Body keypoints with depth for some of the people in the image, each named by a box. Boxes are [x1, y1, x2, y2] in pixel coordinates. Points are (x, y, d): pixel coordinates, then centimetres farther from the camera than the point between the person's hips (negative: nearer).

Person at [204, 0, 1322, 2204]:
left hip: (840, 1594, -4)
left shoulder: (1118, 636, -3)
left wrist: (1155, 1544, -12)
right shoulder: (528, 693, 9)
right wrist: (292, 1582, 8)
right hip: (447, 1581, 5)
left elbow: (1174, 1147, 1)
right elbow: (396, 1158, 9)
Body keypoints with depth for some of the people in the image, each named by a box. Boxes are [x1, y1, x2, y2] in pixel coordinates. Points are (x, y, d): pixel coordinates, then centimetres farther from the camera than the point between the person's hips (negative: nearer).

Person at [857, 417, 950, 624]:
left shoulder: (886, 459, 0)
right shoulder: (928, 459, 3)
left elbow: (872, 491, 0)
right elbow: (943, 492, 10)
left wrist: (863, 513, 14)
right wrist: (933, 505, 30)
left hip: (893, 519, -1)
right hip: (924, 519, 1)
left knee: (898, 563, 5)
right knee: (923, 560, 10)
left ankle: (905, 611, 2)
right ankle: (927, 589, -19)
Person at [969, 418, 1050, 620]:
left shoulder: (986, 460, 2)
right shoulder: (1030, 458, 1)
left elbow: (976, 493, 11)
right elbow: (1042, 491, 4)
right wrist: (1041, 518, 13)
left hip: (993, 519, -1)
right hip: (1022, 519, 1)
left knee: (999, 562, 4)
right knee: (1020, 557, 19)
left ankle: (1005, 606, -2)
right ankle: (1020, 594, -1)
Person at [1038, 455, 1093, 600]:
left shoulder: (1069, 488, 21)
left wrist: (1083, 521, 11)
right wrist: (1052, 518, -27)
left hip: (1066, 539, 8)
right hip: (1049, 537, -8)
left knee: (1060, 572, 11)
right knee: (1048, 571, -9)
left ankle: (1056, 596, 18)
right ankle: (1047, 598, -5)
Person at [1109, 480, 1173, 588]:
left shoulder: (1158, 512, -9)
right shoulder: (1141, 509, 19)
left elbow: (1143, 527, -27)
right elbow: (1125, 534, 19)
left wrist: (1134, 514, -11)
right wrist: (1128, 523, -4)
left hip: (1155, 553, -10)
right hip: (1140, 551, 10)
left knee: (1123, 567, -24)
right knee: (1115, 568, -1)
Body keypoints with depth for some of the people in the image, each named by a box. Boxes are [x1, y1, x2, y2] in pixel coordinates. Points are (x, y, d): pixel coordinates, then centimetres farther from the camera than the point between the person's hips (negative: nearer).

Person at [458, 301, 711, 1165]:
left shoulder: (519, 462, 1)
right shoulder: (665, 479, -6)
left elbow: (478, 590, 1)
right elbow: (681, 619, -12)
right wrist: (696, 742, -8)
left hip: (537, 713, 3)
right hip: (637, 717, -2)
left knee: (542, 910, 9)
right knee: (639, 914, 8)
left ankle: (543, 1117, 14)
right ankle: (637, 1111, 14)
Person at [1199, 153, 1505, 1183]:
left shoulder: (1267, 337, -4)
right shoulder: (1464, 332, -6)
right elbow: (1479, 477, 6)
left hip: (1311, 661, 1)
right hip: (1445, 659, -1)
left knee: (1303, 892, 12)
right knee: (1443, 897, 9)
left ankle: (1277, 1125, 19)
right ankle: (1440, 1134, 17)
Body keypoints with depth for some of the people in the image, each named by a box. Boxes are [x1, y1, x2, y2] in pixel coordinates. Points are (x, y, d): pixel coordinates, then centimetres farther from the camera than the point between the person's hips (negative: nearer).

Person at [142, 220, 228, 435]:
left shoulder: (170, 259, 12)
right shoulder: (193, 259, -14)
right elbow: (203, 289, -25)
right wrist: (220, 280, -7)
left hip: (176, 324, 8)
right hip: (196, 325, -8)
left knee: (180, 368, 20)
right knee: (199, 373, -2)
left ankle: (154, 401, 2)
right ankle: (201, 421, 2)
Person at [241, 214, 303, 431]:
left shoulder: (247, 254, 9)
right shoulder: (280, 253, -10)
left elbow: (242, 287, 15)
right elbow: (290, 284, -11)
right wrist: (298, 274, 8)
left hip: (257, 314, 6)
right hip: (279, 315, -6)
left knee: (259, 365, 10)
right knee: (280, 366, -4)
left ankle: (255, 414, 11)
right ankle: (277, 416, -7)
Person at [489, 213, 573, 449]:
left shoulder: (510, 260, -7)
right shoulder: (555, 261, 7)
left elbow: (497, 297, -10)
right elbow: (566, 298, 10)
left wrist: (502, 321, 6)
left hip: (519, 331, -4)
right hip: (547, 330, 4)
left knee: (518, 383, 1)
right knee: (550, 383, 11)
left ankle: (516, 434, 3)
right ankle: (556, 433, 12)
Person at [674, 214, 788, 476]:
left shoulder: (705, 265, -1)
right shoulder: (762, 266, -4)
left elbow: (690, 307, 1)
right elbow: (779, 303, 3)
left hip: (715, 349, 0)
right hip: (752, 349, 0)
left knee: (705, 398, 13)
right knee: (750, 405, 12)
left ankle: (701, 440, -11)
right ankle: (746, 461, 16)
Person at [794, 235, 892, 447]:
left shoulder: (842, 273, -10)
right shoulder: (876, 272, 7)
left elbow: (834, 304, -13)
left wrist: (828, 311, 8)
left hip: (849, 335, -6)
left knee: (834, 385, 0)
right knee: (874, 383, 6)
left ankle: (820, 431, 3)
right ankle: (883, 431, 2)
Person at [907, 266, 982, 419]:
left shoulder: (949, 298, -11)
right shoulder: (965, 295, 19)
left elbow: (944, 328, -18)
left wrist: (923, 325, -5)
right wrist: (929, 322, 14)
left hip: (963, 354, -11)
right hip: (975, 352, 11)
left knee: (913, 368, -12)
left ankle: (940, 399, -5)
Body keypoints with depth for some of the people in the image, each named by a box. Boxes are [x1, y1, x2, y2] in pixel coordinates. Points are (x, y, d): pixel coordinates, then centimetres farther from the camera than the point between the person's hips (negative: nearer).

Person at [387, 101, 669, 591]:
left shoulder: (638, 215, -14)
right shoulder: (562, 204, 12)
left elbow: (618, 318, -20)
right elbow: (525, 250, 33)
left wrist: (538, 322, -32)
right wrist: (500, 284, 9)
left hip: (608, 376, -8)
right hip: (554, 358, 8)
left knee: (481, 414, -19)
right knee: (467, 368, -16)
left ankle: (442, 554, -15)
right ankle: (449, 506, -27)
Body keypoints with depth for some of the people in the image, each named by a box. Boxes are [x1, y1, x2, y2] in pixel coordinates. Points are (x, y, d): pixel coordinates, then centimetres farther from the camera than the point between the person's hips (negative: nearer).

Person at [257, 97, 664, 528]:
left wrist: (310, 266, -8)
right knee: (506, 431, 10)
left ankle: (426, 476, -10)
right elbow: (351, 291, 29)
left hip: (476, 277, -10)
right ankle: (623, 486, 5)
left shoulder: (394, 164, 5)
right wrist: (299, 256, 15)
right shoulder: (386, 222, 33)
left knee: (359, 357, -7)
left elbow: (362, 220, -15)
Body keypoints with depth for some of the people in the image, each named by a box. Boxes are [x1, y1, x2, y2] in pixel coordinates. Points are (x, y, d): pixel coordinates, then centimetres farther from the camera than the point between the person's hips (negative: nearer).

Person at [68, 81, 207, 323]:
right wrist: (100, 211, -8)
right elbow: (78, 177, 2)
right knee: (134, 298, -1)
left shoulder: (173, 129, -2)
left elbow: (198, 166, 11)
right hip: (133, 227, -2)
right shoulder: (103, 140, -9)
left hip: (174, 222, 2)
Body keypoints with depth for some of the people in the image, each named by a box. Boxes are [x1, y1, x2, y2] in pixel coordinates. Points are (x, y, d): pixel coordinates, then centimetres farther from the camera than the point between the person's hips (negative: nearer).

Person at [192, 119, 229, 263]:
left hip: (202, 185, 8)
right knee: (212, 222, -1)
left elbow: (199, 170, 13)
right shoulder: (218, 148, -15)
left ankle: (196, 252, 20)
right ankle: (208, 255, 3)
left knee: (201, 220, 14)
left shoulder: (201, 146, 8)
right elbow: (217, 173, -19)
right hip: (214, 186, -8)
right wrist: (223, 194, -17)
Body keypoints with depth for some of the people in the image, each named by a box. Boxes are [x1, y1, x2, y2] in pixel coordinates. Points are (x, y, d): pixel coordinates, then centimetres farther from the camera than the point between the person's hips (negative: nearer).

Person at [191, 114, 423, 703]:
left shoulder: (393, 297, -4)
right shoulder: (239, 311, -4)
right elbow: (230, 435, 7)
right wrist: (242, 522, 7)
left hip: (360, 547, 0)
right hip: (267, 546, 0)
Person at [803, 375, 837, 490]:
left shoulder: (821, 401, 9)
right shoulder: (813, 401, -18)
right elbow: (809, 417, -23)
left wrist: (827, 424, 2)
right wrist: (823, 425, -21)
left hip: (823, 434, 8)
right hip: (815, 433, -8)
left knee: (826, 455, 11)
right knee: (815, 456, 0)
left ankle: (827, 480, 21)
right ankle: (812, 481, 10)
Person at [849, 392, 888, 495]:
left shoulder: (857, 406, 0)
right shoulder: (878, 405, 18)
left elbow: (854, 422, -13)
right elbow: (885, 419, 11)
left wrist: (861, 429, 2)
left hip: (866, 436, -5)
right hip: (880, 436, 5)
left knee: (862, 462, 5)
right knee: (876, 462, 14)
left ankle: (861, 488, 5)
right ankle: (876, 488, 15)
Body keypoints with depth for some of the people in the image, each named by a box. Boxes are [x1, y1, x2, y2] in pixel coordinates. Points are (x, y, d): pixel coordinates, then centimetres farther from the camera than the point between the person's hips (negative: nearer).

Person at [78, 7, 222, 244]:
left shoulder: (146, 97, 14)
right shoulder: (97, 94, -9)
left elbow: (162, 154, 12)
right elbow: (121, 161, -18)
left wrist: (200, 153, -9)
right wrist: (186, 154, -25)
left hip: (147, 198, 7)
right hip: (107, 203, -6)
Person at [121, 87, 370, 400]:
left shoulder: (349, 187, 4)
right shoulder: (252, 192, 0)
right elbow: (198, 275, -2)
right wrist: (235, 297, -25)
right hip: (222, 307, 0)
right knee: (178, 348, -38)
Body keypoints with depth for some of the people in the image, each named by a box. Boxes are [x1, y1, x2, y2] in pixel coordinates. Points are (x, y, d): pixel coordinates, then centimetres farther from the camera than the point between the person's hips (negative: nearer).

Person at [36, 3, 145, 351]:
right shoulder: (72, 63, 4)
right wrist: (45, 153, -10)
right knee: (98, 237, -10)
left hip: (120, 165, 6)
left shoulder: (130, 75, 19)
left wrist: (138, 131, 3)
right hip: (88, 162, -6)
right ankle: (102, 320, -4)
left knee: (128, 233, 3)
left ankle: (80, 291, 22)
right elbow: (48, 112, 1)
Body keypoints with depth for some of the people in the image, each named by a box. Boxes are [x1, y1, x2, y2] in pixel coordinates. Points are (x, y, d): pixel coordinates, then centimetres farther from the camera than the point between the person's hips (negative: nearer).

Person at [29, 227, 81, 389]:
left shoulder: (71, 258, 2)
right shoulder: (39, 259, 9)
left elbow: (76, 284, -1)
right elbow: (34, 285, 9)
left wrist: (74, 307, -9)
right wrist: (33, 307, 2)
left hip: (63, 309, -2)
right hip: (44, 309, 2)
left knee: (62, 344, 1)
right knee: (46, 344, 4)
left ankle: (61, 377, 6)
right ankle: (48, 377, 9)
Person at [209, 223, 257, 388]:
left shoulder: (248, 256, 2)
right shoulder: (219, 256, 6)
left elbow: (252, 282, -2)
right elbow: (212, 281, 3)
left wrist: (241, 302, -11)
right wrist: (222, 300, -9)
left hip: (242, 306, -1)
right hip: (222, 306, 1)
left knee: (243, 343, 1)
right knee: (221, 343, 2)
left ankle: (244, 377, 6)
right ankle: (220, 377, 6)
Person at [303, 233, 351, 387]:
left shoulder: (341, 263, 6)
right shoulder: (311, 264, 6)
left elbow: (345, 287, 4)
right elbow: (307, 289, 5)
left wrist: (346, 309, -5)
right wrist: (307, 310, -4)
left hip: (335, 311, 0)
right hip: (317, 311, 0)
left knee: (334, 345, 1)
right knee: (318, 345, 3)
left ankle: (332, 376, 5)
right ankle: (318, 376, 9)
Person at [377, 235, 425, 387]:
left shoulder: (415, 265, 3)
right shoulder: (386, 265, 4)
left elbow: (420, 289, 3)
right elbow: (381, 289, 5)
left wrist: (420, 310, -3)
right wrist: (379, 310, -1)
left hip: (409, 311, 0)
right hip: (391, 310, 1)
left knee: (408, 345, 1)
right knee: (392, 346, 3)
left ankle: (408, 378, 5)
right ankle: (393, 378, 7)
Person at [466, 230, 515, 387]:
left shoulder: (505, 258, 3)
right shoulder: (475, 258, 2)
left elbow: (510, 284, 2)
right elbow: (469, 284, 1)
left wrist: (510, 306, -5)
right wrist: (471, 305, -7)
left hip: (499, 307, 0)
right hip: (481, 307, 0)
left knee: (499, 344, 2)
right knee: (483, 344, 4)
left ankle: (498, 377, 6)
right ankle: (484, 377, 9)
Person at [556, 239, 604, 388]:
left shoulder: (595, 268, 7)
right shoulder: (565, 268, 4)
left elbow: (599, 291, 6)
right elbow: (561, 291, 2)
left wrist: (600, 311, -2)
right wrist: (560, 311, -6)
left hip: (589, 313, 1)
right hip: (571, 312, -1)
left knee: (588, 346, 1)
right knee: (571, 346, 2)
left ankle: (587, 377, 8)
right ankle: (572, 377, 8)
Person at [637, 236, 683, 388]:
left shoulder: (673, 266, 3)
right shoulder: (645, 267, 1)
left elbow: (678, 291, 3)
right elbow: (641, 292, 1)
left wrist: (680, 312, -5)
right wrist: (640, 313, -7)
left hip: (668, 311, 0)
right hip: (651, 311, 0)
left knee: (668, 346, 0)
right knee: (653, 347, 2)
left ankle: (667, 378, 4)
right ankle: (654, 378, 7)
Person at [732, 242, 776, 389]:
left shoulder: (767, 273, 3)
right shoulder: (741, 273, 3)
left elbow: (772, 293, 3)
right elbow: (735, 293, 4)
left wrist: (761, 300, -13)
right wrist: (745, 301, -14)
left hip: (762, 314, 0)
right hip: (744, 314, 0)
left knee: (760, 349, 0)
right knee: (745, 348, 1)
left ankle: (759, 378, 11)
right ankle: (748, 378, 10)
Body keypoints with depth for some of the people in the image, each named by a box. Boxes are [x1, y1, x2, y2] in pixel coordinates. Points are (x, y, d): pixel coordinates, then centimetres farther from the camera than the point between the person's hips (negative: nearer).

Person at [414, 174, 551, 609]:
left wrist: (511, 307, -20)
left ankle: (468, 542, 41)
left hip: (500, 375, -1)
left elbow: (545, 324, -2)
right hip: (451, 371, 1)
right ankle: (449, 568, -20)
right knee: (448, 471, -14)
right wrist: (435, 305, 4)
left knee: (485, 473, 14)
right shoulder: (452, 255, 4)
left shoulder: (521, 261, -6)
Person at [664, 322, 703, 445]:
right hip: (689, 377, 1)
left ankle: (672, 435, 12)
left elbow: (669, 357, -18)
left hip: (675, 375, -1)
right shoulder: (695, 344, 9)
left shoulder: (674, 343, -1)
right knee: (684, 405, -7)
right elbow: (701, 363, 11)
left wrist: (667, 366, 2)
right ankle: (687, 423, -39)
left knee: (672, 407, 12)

★ ★ ★

- _Task instructions_:
Put the lines above that open with the one containing "left elbow: (834, 304, -13)" and close with the one containing "left ankle: (940, 399, -5)" into a numbered list, both end lines included and any blank lines omitted.

- _Solution_:
1. left elbow: (834, 304, -13)
2. left wrist: (828, 311, 8)
3. left hip: (849, 335, -6)
4. left knee: (834, 385, 0)
5. right knee: (874, 383, 6)
6. left ankle: (820, 431, 3)
7. right ankle: (883, 431, 2)
8. Person at [907, 266, 982, 419]:
9. left shoulder: (949, 298, -11)
10. right shoulder: (965, 295, 19)
11. left elbow: (944, 328, -18)
12. left wrist: (923, 325, -5)
13. right wrist: (929, 322, 14)
14. left hip: (963, 354, -11)
15. right hip: (975, 352, 11)
16. left knee: (913, 368, -12)
17. left ankle: (940, 399, -5)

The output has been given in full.